Before I found out how to make my own marinated olives I lost count of the number of times I'd open a jar of olives, use half a dozen in a recipe then put the jar with the leftovers at the back of the fridge and forget about them. More often than not, the jar would sit for so long that by the time I needed olives for something else the contents would be fit for nothing! So they'd go in the bin and off I'd go to the shop to buy some more, only for the whole cycle to start again.
Now, if I've got half a jar of olives left I like to marinate them in a mixture of herbs, spices, garlic, oil and vinegar and, as they're so delicious, they get eaten quickly and don't get the chance to go off!
This recipe works well with all kinds of olives - green, black, pitted, whole, stuffed, kalamata.
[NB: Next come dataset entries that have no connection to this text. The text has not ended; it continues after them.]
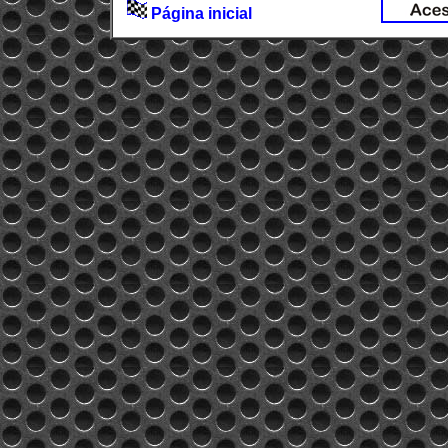
Página inicial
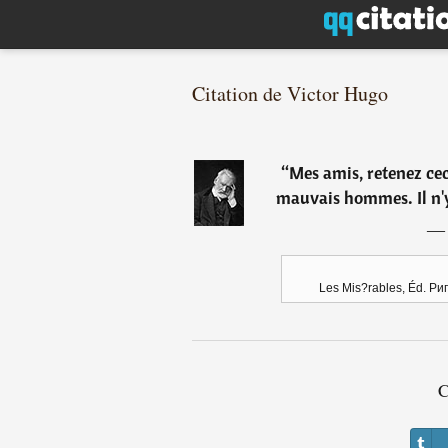
Citation de Victor Hugo
“
Mes amis, retenez ceci
mauvais hommes. Il n'y
Les Mis?rables, Éd. Р
C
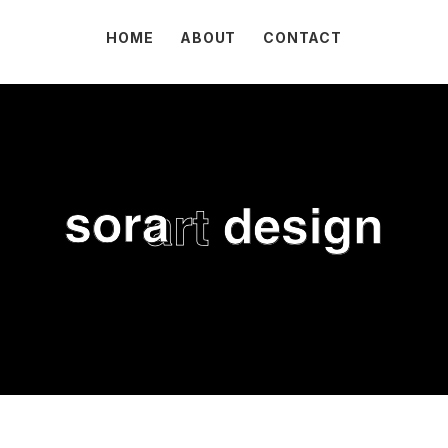
HOME
ABOUT
CONTACT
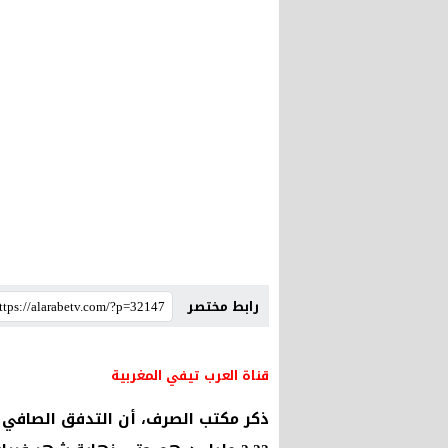
رابط مختصر
قناة العرب تيفي المغربية
ذكر مكتب الصرف، أن التدفق الصافي لل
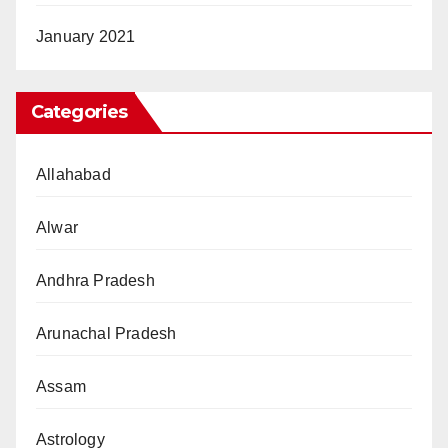
January 2021
Categories
Allahabad
Alwar
Andhra Pradesh
Arunachal Pradesh
Assam
Astrology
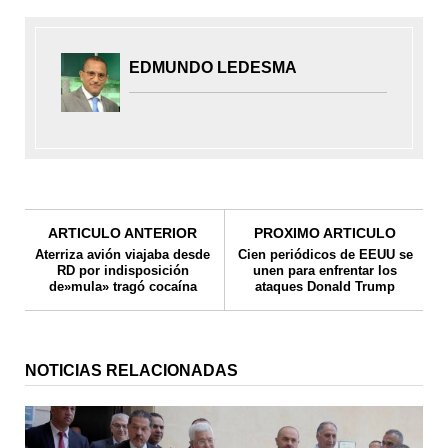
EDMUNDO LEDESMA
ARTICULO ANTERIOR
PROXIMO ARTICULO
Aterriza avión viajaba desde
Cien periódicos de EEUU se
RD por indisposición
unen para enfrentar los
de»mula» tragó cocaína
ataques Donald Trump
NOTICIAS RELACIONADAS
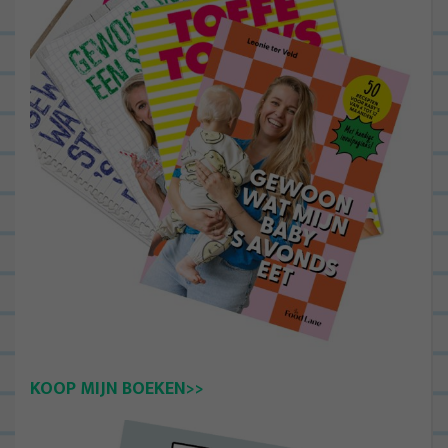
KOOP MIJN BOEKEN>>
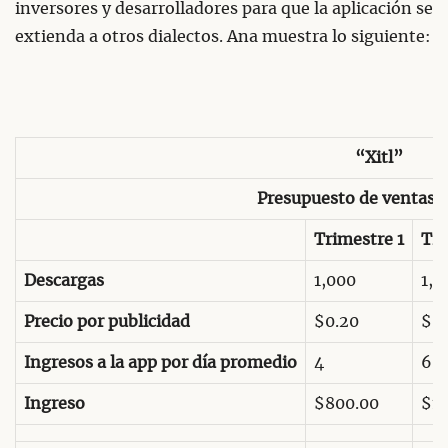
inversores y desarrolladores para que la aplicación se
extienda a otros dialectos. Ana muestra lo siguiente:
“Xitl”
Presupuesto de ventas 
Trimestre 1
Tri
Descargas
1,000
1,4
Precio por publicidad
$0.20
$0.
Ingresos a la app por día promedio
4
6
Ingreso
$800.00
$1,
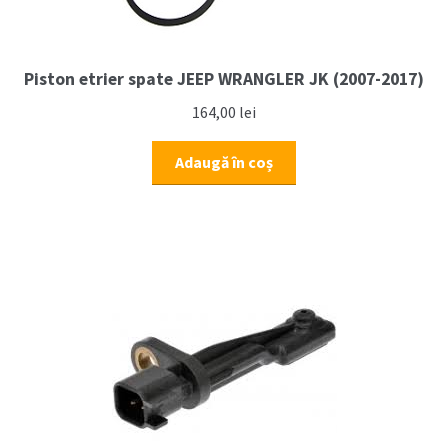
Piston etrier spate JEEP WRANGLER JK (2007-2017)
164,00
lei
Adaugă în coș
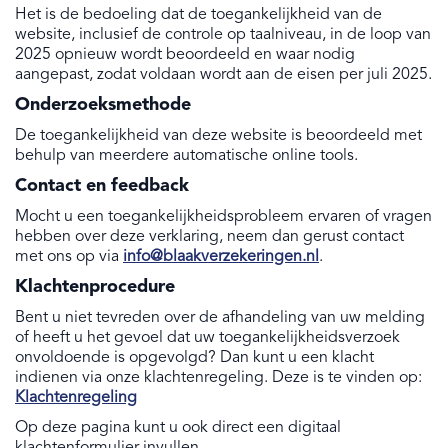
Het is de bedoeling dat de toegankelijkheid van de
website, inclusief de controle op taalniveau, in de loop van
2025 opnieuw wordt beoordeeld en waar nodig
aangepast, zodat voldaan wordt aan de eisen per juli 2025.
Onderzoeksmethode
De toegankelijkheid van deze website is beoordeeld met
behulp van meerdere automatische online tools.
Contact en feedback
Mocht u een toegankelijkheidsprobleem ervaren of vragen
hebben over deze verklaring, neem dan gerust contact
met ons op via
info@blaakverzekeringen.nl
.
Klachtenprocedure
Bent u niet tevreden over de afhandeling van uw melding
of heeft u het gevoel dat uw toegankelijkheidsverzoek
onvoldoende is opgevolgd? Dan kunt u een klacht
indienen via onze klachtenregeling. Deze is te vinden op:
Klachtenregeling
Op deze pagina kunt u ook direct een digitaal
I think it's best with those that have been packed in brine but if they've been canned or jarred in oil they are great too - just use some of the oil from the jar in place of the olive oil in the recipe.
Homemade Herb-marinated Olives
Notes: What I've outlined below really is just a suggestion. The oil and vinegar are essential but beyond that there are no rules. You could add a little bit of chopped chilli or some rosemary in place of the thyme, sprinkle in some dried herbs if you don't have any fresh ones or omit the garlic if you'd rather. The quantities are based on a 340g jar, including brine, so just adjust the amount of ingredients based on the amount of olives you are using. Don't worry too much about being precise.
¼ tsp coriander seeds
¼ tsp fennel seeds
½ tsp thyme, finely chopped
1 tsp parsley, finely chopped
1 clove garlic, finely chopped
1 tbsp white wine vinegar
1 tbsp extra virgin olive oil
1 340g jar of olives in brine
1. Drain the olives and place in a bowl.
2. Crush the coriander and fennel seeds to a powder in a pestle and mortar. Add the herbs, garlic, vinegar and oil and mix together.
3. Pour the marinade over the olives and stir to ensure the olives are well coated.
4. Cover, or put in a jar, and leave to marinate in the fridge overnight.
The olives will keep fresh in the fridge for up to 1 week.